19.3 Running testsuite Scripts

Autotest test suites support the following options:

--help
-h

Display the list of options and exit successfully.

--version
-V

Display the version of the test suite and exit successfully.

--directory=dir
-C dir

Change the current directory to dir before creating any files. Useful for running the testsuite in a subdirectory from a top-level Makefile.

--jobs[=n]
-j[n]

Run n tests in parallel, if possible. If n is not given, run all given tests in parallel. Note that there should be no space before the argument to -j, as -j number denotes the separate arguments -j and number, see below.

In parallel mode, the standard input device of the testsuite script is not available to commands inside a test group. Furthermore, banner lines are not printed, and the summary line for each test group is output after the test group completes. Summary lines may appear unordered. If verbose and trace output are enabled (see below), they may appear intermixed from concurrently running tests.

Parallel mode requires the mkfifo command to work, and will be silently disabled otherwise.

--clean
-c

Remove all the files the test suite might have created and exit. Meant for clean Make targets.

--list
-l

List all the tests (or only the selection), including their possible keywords.


By default all tests are performed (or described with --list) silently in the default environment, but the environment, set of tests, and verbosity level can be tuned:

variable=value

Set the environment variable to value. Use this rather than ‘FOO=foo ./testsuite’ as debugging scripts would then run in a different environment.

The variable AUTOTEST_PATH specifies the testing path to prepend to PATH. Relative directory names (not starting with ‘/’) are considered to be relative to the top level of the package being built.

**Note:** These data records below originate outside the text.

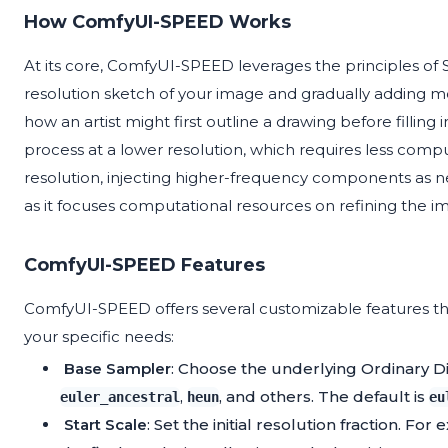
How ComfyUI-SPEED Works
At its core, ComfyUI-SPEED leverages the principles of S
resolution sketch of your image and gradually adding more
how an artist might first outline a drawing before filling
process at a lower resolution, which requires less comp
resolution, injecting higher-frequency components as n
as it focuses computational resources on refining the 
ComfyUI-SPEED Features
ComfyUI-SPEED offers several customizable features tha
your specific needs:
Base Sampler
: Choose the underlying Ordinary Di
,
, and others. The default is
euler_ancestral
heun
eu
Start Scale
: Set the initial resolution fraction. For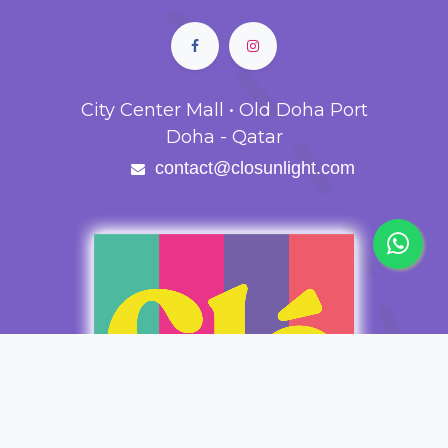
City Center Mall • Old Doha Port
Doha - Qatar
contact@closunlight.com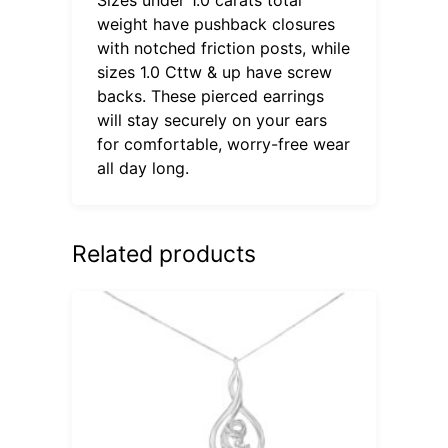
weight have pushback closures
with notched friction posts, while
sizes 1.0 Cttw & up have screw
backs. These pierced earrings
will stay securely on your ears
for comfortable, worry-free wear
all day long.
Related products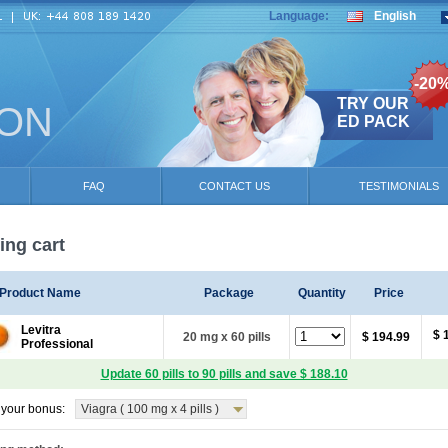
Language:
English
-20
TRY OUR
ION
ED PACK
FAQ
CONTACT US
TESTIMONIALS
ng cart
Product Name
Package
Quantity
Price
Levitra
$ 
20 mg x 60 pills
$ 194.99
Professional
Update 60 pills to 90 pills and save $ 188.10
your bonus:
Viagra ( 100 mg x 4 pills )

All directories are made absolute, first starting from the top level build tree, then from the source tree. For instance ‘./testsuite AUTOTEST_PATH=tests:bin’ for a /src/foo-1.0 source package built in /tmp/foo results in ‘/tmp/foo/tests:/tmp/foo/bin’ and then ‘/src/foo-1.0/tests:/src/foo-1.0/bin’ being prepended to PATH.

number
number-number
number-
-number

Add the corresponding test groups, with obvious semantics, to the selection.

--keywords=keywords
-k keywords

Add to the selection the test groups with title or keywords (arguments to AT_SETUP or AT_KEYWORDS) that match all keywords of the comma separated list keywords, case-insensitively. Use ‘!’ immediately before the keyword to invert the selection for this keyword. By default, the keywords match whole words; enclose them in ‘.*’ to also match parts of words.

For example, running

./testsuite -k 'autoupdate,.*FUNC.*'

selects all tests tagged ‘autoupdateand with tags containing ‘FUNC’ (as in ‘AC_CHECK_FUNC’, ‘AC_FUNC_ALLOCA’, etc.), while

./testsuite -k '!autoupdate' -k '.*FUNC.*'

selects all tests not tagged ‘autoupdateor with tags containing ‘FUNC’.

--errexit
-e

If any test fails, immediately abort testing. This implies --debug: post test group clean up, and top-level logging are inhibited. This option is meant for the full test suite, it is not really useful for generated debugging scripts. If the testsuite is run in parallel mode using --jobs, then concurrently running tests will finish before exiting.

--verbose
-v

Force more verbosity in the detailed output of what is being done. This is the default for debugging scripts.

--color
--color[=never|auto|always]

Enable colored test results. Without an argument, or with ‘always’, test results will be colored. With ‘never’, color mode is turned off. Otherwise, if either the macro AT_COLOR_TESTS is used by the testsuite author, or the argument ‘auto’ is given, then test results are colored if standard output is connected to a terminal.

--debug
-d

Do not remove the files after a test group was performed—but they are still removed before, therefore using this option is sane when running several test groups. Create debugging scripts. Do not overwrite the top-level log (in order to preserve a supposedly existing full log file). This is the default for debugging scripts, but it can also be useful to debug the testsuite itself.

--recheck

Add to the selection all test groups that failed or passed unexpectedly during the last non-debugging test run.

--trace
-x

Trigger shell tracing of the test groups.

Besides these options accepted by every Autotest testsuite, the testsuite author might have added package-specific options via the AT_ARG_OPTION and AT_ARG_OPTION_ARG macros (see Writing testsuite.at); refer to testsuite --help and the package documentation for details.